Prompt:
Rewrite every line of the records below, replacing each "common name" with "vernacular name" and leaving everything else unchanged.

Task inputs:
----

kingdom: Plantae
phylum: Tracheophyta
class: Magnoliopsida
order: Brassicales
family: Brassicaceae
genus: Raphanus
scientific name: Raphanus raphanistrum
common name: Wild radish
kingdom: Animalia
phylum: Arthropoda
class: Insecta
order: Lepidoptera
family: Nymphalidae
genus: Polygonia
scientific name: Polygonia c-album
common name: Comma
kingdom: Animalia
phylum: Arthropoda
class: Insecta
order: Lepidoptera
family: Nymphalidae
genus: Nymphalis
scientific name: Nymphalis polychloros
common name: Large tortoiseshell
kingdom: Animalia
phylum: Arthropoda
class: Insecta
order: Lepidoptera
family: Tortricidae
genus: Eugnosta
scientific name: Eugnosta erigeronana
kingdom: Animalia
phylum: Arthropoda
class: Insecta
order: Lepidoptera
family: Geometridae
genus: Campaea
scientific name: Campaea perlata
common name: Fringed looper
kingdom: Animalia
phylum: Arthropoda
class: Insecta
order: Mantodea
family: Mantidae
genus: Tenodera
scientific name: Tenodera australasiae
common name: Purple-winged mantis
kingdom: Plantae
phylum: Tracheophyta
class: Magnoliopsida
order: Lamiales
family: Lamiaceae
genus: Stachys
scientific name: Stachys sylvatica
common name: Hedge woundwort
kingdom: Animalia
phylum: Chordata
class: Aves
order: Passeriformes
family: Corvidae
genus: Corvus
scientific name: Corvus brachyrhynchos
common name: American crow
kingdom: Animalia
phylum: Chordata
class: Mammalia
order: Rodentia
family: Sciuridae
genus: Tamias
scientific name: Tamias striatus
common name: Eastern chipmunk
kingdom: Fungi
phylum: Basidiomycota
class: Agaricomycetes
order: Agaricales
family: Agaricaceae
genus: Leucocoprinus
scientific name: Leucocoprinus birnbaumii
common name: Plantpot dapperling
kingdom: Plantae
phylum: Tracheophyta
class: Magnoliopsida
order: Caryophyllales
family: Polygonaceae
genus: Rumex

----

Response:
kingdom: Plantae
phylum: Tracheophyta
class: Magnoliopsida
order: Brassicales
family: Brassicaceae
genus: Raphanus
scientific name: Raphanus raphanistrum
vernacular name: Wild radish
kingdom: Animalia
phylum: Arthropoda
class: Insecta
order: Lepidoptera
family: Nymphalidae
genus: Polygonia
scientific name: Polygonia c-album
vernacular name: Comma
kingdom: Animalia
phylum: Arthropoda
class: Insecta
order: Lepidoptera
family: Nymphalidae
genus: Nymphalis
scientific name: Nymphalis polychloros
vernacular name: Large tortoiseshell
kingdom: Animalia
phylum: Arthropoda
class: Insecta
order: Lepidoptera
family: Tortricidae
genus: Eugnosta
scientific name: Eugnosta erigeronana
kingdom: Animalia
phylum: Arthropoda
class: Insecta
order: Lepidoptera
family: Geometridae
genus: Campaea
scientific name: Campaea perlata
vernacular name: Fringed looper
kingdom: Animalia
phylum: Arthropoda
class: Insecta
order: Mantodea
family: Mantidae
genus: Tenodera
scientific name: Tenodera australasiae
vernacular name: Purple-winged mantis
kingdom: Plantae
phylum: Tracheophyta
class: Magnoliopsida
order: Lamiales
family: Lamiaceae
genus: Stachys
scientific name: Stachys sylvatica
vernacular name: Hedge woundwort
kingdom: Animalia
phylum: Chordata
class: Aves
order: Passeriformes
family: Corvidae
genus: Corvus
scientific name: Corvus brachyrhynchos
vernacular name: American crow
kingdom: Animalia
phylum: Chordata
class: Mammalia
order: Rodentia
family: Sciuridae
genus: Tamias
scientific name: Tamias striatus
vernacular name: Eastern chipmunk
kingdom: Fungi
phylum: Basidiomycota
class: Agaricomycetes
order: Agaricales
family: Agaricaceae
genus: Leucocoprinus
scientific name: Leucocoprinus birnbaumii
vernacular name: Plantpot dapperling
kingdom: Plantae
phylum: Tracheophyta
class: Magnoliopsida
order: Caryophyllales
family: Polygonaceae
genus: Rumex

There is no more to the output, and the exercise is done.